▸ RECORDS FOR PROCESSING

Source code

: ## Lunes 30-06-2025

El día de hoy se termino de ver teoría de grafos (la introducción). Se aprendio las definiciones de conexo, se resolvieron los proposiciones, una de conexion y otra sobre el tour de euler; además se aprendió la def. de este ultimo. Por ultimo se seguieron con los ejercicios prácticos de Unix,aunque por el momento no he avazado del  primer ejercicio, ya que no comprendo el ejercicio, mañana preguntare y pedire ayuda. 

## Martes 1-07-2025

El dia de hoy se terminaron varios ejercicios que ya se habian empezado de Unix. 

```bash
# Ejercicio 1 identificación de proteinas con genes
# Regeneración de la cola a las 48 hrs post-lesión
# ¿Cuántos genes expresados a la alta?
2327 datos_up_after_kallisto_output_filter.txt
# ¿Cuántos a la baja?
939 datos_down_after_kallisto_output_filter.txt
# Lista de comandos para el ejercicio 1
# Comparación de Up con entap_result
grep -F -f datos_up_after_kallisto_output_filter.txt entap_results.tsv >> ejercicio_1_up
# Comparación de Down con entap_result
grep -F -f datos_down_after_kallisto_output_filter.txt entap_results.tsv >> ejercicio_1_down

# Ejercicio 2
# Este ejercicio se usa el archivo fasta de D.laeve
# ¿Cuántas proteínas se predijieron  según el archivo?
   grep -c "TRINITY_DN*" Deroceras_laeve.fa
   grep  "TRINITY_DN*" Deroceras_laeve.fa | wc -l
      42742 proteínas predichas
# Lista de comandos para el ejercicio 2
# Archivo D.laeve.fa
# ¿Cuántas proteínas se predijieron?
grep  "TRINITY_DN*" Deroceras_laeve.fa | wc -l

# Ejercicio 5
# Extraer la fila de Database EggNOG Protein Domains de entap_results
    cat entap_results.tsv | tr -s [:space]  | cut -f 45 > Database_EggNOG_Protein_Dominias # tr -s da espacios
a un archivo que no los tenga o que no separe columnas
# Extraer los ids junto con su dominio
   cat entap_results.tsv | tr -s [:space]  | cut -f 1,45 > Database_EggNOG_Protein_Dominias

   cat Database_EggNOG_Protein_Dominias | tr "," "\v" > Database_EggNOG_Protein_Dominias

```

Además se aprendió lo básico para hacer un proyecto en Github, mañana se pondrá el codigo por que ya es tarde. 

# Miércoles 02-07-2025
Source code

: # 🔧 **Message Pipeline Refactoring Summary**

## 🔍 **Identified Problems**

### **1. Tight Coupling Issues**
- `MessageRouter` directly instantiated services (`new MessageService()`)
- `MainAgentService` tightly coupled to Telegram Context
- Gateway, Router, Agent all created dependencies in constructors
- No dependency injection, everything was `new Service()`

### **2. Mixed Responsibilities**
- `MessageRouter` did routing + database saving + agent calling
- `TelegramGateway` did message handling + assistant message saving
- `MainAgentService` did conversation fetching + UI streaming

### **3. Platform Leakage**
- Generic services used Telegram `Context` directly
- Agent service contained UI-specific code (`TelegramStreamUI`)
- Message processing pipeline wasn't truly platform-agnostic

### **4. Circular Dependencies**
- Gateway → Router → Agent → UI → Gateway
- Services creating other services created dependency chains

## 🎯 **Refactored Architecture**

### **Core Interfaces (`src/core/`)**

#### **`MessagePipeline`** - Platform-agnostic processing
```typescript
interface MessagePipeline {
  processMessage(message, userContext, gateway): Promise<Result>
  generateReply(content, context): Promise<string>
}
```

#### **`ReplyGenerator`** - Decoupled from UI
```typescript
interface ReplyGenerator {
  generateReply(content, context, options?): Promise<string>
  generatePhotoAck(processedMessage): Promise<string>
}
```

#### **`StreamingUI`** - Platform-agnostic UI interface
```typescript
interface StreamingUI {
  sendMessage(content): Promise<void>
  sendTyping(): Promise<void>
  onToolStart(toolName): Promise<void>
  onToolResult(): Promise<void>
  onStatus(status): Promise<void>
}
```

▸ TASK TO CARRY OUT
Which of the lines in the data hold the string "space"? Report each of them by copying it.

▸ OUTPUT OF THE EXERCISE
    cat entap_results.tsv | tr -s [:space]  | cut -f 45 > Database_EggNOG_Protein_Dominias # tr -s da espacios
   cat entap_results.tsv | tr -s [:space]  | cut -f 1,45 > Database_EggNOG_Protein_Dominias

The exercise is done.